And here we are, ladies and gentlemen.
It is the Rush Limbaugh program right here, the Limbaugh Institute for Advanced Conservative Studies in the EIB Network on Friday.
Yes, sir.
Live from the Southern Command in sunny South Florida.
It's Open Line Friday.
Open Line Friday as opposed to closed line Monday through Thursday.
And all it means is that we don't screen the callers nearly as tightly today as we do Monday through Thursday.
Normally, if you want to get on this program as a caller, you have to be able to speak.
You have to be able to talk about something I'm interested in.
But today, you could be the star witness for the prosecution in the Zimmerman case and get on this program.
Telephone number is 800-282-2882.
And no, the staff here missed it.
They're chatting amongst themselves about something.
800-282-2882.
If you want to be on the program, the email address, lrushbaulteibnet.com.
Have you noticed?
It may be just me.
But the drive-bys are not talking about the amnesty bill vote yesterday very much.
They're not bringing this up hardly at all.
I mean, the stories about it are Schumer praises Rubio.
McCain says, we're ready.
We're ready.
And I'm going to say what happened.
But there's nothing about the achievement.
There's nothing about the vote.
There's very, very little out there.
They got 68 votes for their amnesty bill in the Senate yesterday, not the 70 that they wanted, but they're not talking about it.
I think partly here they're trying to shield this debacle from everybody.
I think they don't want to report what's in this bill.
They don't want people concerned with Alec Baldwin's latest rant to know what's in this.
They don't want people occupied, focused on Paula Dean to know what's in this.
They don't want people who can't believe the star witness at the Zimmerman case, star witness in Obama's imagined sons trial.
Well, it's not he, Trayvon Martin.
But the people are focused on that.
Alec Baldwin, the latest is that his wife, it was reported by some Britain newspaper that Alec Baldwin's wife was tweeting smoothie recipes from the funeral for James Gandolfini.
This has caused Alec Baldwin to erupt yet again.
He's threatening all kinds of, well, I mean, some of the stuff he's threatening is sexually threatening.
It's dangerous.
He's threatening to just do all kinds of things to this guy's various orifices and his body because claiming his wife didn't tweet during the Gandalfini funeral about smoothies or anything else.
That they were in the church for the funeral for a good friend of theirs, and this attempt to besmirch and impugn his wife is not going to let it go by uncommon enough.
Baldwin is off on just another out-of-control tirade, which means he'll pick up another corporate sponsorship.
Paula Dean, Paula Dean said the N-word 30 years ago, has probably cried 15 buckets of tears about it all week long.
It's on the Today Show, then she's not on the Today Show, then she's on the Today Show, then Matt Lauer interviews her.

# Task instructions
[1] Translate this sentence from the radio transcript into Spanish: "And all it means is that we don't screen the callers nearly as tightly today as we do Monday through Thursday."
[2] Rewrite everything in the radio transcript from "If you want to be" down to "yesterday very much.", replacing "drive-bys" with "networks".
[3] Carry on the radio transcript from its last sentence, in the same voice.

# Data under study
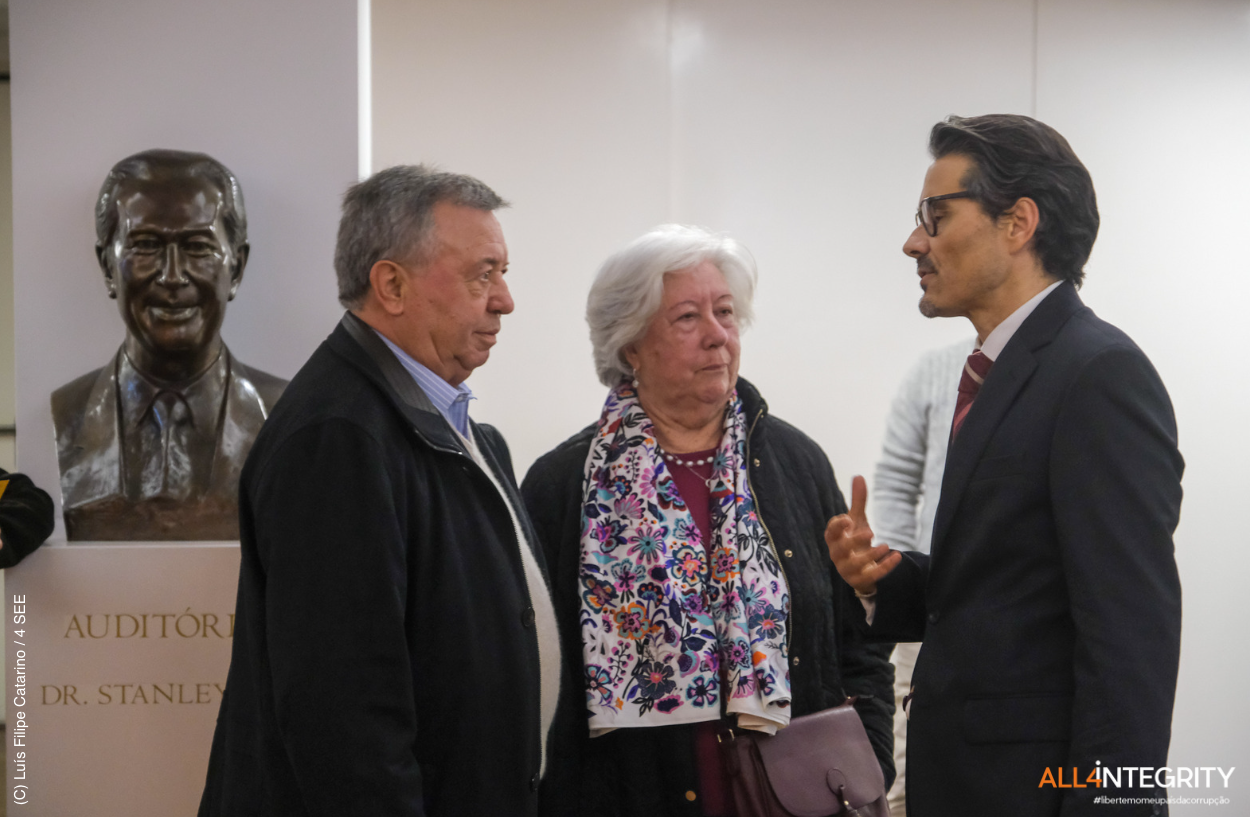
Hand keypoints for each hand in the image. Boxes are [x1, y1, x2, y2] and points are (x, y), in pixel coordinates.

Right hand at [824, 475, 900, 594]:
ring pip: (855, 564)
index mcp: (834, 539)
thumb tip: (858, 476)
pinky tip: (896, 556)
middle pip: (840, 549)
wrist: (860, 569)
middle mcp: (837, 554)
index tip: (847, 519)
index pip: (830, 533)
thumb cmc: (855, 540)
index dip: (837, 526)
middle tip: (870, 532)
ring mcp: (848, 569)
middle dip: (854, 541)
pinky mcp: (861, 579)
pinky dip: (884, 567)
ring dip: (871, 555)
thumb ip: (858, 501)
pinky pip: (872, 575)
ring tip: (886, 545)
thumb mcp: (857, 521)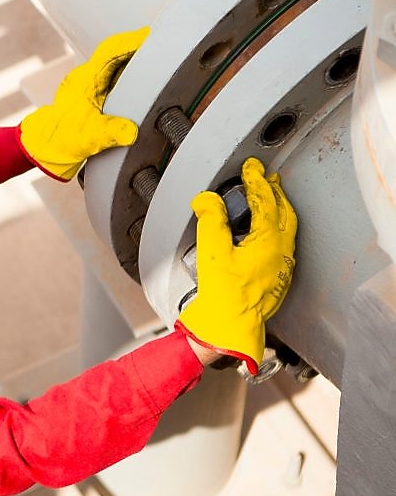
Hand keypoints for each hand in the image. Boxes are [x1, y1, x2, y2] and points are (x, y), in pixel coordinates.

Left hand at [20, 26, 148, 180]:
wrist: (47, 146)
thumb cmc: (63, 138)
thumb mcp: (88, 138)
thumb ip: (109, 133)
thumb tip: (131, 132)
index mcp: (86, 80)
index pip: (110, 51)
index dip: (131, 41)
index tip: (151, 35)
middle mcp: (88, 76)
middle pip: (116, 52)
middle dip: (139, 47)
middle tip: (164, 45)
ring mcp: (92, 82)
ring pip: (117, 62)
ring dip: (136, 60)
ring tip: (161, 61)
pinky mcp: (96, 91)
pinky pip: (116, 74)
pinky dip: (131, 73)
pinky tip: (145, 80)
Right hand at [176, 157, 297, 373]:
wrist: (230, 327)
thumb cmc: (223, 295)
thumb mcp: (211, 252)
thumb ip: (210, 221)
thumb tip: (207, 200)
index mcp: (270, 241)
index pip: (266, 201)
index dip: (256, 180)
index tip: (251, 168)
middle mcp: (282, 252)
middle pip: (284, 213)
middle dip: (275, 193)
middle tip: (266, 179)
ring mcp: (282, 267)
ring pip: (287, 229)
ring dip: (278, 211)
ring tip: (269, 201)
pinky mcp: (277, 279)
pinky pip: (283, 245)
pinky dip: (277, 230)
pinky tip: (266, 235)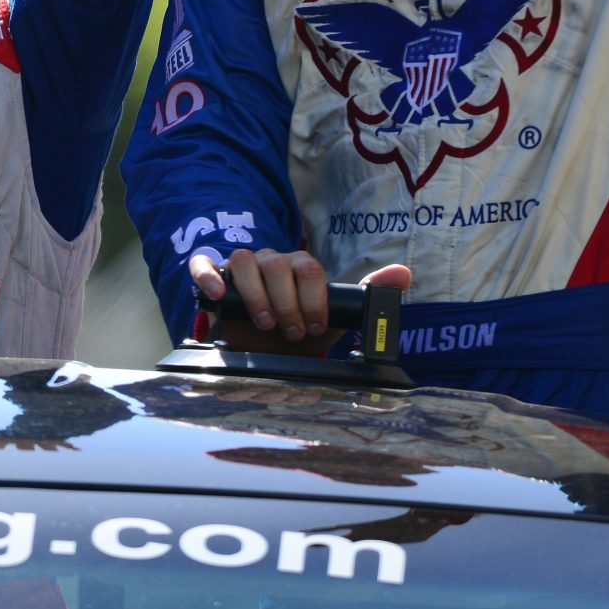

# Answers below
[1] Y lo único que significa es que hoy no filtramos a quienes llaman ni de lejos con tanto rigor como lo hacemos de lunes a jueves.

[2]
If you want to be on the program, the email address, lrushbaulteibnet.com.
Have you noticed?
It may be just me.
But the networks are not talking about the amnesty bill vote yesterday very much.

[3]
Then Matt Lauer went out and played golf at Deepdale after interviewing Paula Dean about using the N-word 30 years ago, whenever she used it.
But the low-information crowd totally absorbed with this.
Then Obama's imagined sons star witness getting massive cable coverage, said to be misunderstood.
There's a piece at a website called A Global Grind by a young African-American woman by the name of Christina Coleman, why black people understand Rachel Gentel.
And then there's a companion piece, why white people don't understand.
Folks, if you're harboring any hope that this country's ever going to come together and be unified, you can throw it out.
You can literally forget it.
I got it right here, why black people understand Rachel Gentel and why white people, there's another piece why white people don't.
And it's basically white people never going to understand.
It centers around the fact that the lawyer, Dan West, couldn't believe she didn't call a cops.
And this piece is what you white people don't understand.
We don't call a cops in black neighborhoods.
What do you think happens when we call a cops?
They take us away.
We don't call a cops.
It makes total sense to us watching her.
It makes total sense she can't speak English.
She can't read it or write it.
It makes total sense to us.
You people don't care about the education of African Americans.
It's just, it's, I mean, it's amazing.
And then, and then the salon, the white people not understanding it.
That's in salon.com, not on a specialized African-American website.
That's at salon.com.
And basically, the thrust of the two pieces is that you white people, just so backwards, you're just such a bunch of crackers.
You're just such a bunch of crazy ass crackers, honkies.
You people is so backwards and stupid and so white, wonderbred white.
You don't know beans about anything.
Well, the white Hispanics, there's only one, and that's Zimmerman.
There's only one white Hispanic in the country, and he's on trial for murder.
Another witness today, I think it was a prosecution witness, maybe not.
Maybe it was a defense witness.
Anyway, just totally, totally undermine the prosecution today in this trial.
Again, if the jury, by the way, I shouldn't do this, but the jury is six people, and five of them are white.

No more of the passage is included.